2.4.1. Het beroep van [appellante] op het vertrouwensbeginsel faalt. [appellante] heeft niet aannemelijk gemaakt dat er namens het college concrete toezeggingen zijn gedaan door een daartoe bevoegd persoon, waaraan [appellante] het in rechte te honoreren vertrouwen kon ontlenen dat het college vrijstelling en bouwvergunning zou verlenen. Het enkele feit dat de aanvraag in behandeling is genomen en er naar aanleiding van de publicatie daarvan geen zienswijzen zijn ingebracht, rechtvaardigt niet het vertrouwen dat voor het in de aanvraag neergelegde bouwplan bouwvergunning zou worden verleend.
2.5. [appellante] betoogt verder dat het college vrijstelling van het bestemmingsplan in redelijkheid niet heeft kunnen weigeren. De rechtbank heeft volgens haar ten onrechte gewicht toegekend aan het in voorbereiding zijnde bestemmingsplan "Bergweide-Kloosterlanden-Hanzepark-Veenoord".

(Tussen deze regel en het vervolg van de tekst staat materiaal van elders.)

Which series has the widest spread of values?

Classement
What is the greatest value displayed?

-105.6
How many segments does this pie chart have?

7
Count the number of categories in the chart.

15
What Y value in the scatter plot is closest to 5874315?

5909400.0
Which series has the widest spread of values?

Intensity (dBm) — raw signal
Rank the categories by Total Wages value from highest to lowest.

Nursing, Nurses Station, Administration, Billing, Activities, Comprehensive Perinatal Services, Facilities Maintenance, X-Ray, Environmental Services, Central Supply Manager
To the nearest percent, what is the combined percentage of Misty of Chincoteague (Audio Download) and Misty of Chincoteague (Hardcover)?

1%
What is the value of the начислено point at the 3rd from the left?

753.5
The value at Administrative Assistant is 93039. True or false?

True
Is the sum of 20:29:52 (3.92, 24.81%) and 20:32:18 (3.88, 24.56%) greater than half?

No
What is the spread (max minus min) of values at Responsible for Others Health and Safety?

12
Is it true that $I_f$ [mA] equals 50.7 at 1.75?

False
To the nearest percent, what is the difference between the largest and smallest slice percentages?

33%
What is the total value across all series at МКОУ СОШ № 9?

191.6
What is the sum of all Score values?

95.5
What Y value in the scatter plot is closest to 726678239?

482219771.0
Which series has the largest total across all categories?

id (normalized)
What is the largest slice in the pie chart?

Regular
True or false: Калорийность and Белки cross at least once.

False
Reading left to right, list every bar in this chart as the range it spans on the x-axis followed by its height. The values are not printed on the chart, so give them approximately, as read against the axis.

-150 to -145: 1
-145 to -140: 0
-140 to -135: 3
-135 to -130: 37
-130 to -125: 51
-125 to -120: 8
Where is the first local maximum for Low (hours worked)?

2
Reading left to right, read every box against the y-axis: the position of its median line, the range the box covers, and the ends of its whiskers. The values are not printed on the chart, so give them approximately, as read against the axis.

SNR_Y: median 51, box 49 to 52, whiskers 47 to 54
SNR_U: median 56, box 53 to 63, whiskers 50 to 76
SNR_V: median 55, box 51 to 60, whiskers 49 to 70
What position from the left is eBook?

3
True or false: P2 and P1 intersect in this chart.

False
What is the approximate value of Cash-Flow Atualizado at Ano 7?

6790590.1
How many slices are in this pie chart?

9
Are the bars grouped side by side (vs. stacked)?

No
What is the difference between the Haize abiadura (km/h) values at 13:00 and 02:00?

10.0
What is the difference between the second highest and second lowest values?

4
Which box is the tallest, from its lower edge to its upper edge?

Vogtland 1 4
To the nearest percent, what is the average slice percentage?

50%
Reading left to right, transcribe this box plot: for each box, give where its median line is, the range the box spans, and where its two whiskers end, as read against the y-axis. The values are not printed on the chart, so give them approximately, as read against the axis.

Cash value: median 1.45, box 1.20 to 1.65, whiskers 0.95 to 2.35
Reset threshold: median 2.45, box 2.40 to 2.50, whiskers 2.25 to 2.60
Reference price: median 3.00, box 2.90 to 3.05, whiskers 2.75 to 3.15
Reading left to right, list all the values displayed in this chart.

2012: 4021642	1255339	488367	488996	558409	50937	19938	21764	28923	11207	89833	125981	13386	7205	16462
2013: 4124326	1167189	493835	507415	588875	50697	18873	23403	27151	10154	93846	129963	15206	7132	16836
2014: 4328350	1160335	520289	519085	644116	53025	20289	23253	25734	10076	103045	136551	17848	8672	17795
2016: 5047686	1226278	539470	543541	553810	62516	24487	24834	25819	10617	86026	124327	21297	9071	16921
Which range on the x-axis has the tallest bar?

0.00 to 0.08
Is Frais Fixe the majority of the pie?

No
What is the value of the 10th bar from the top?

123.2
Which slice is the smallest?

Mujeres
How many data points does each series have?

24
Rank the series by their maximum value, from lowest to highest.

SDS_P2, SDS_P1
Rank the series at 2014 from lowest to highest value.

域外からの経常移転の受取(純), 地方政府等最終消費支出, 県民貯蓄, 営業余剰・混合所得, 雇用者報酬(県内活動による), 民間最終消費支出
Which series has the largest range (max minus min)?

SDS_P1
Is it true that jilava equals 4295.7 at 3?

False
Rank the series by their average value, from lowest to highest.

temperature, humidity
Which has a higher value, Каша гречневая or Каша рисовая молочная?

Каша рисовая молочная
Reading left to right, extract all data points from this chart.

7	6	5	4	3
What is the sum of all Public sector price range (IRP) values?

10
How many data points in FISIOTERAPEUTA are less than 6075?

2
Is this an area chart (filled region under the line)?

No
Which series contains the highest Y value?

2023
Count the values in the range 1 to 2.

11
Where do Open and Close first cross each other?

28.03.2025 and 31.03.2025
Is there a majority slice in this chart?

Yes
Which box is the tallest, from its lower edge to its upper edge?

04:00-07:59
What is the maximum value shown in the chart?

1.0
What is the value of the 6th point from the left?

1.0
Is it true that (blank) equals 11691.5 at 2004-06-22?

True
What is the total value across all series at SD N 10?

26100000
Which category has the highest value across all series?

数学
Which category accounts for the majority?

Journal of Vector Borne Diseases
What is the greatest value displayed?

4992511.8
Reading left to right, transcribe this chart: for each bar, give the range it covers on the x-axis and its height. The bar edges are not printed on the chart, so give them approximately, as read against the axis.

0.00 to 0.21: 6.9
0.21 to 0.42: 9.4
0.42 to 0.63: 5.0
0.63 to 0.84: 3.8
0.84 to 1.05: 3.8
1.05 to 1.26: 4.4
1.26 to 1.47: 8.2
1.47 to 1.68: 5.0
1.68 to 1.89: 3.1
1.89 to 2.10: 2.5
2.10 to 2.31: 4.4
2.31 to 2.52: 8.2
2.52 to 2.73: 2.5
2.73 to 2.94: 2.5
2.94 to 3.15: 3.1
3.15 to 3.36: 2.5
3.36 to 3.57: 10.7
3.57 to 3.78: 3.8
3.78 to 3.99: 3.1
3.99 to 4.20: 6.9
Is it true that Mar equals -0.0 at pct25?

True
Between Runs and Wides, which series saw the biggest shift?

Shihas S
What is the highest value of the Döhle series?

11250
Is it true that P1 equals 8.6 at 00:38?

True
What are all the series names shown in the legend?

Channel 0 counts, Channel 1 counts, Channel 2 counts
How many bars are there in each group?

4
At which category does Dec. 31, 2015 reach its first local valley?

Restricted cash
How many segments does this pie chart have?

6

2.5.1. Het betoog faalt. De rechtbank heeft met juistheid overwogen dat het college betekenis mocht toekennen aan het huidige en het voorgenomen beleid van het college ten aanzien van woonschepen, op grond waarvan afscheiding tussen een ligplaats en de openbare ruimte alleen is toegestaan met een groene haag met een hoogte van maximaal 1 m. De rechtbank heeft voorts met juistheid overwogen dat het college betekenis heeft kunnen toekennen aan het in voorbereiding zijnde bestemmingsplan "Bergweide-Kloosterlanden-Hanzepark-Veenoord", waarvan het ontwerp volgend jaar ter inzage wordt gelegd, in die zin dat daaruit blijkt dat het voornemen bestaat voormeld beleid in dit bestemmingsplan vast te leggen. Gelet op het bovenstaande heeft de rechtbank terecht geoordeeld dat het college, na afweging van alle betrokken belangen, in redelijkheid vrijstelling van het bestemmingsplan heeft kunnen weigeren, omdat het niet wenst mee te werken aan een met het huidige beleid en met het in voorbereiding zijnde bestemmingsplan strijdige ontwikkeling. Hetgeen [appellante] heeft aangevoerd met betrekking tot de beeldkwaliteit in het bedoelde gebied, leidt niet tot een ander oordeel.
2.6. Het hoger beroep is ongegrond. De aangevallen uitspraak dient te worden bevestigd.
2.7. Voor een proceskostenveroordeling bestaat geen aanleiding.
De Afdeling bestuursrechtspraak van de Raad van State
Recht doende in naam der Koningin:
bevestigt de aangevallen uitspraak.
Aldus vastgesteld door mr. W. van den Brink, lid van de enkelvoudige kamer, in tegenwoordigheid van mr. V. van Dorst, ambtenaar van Staat.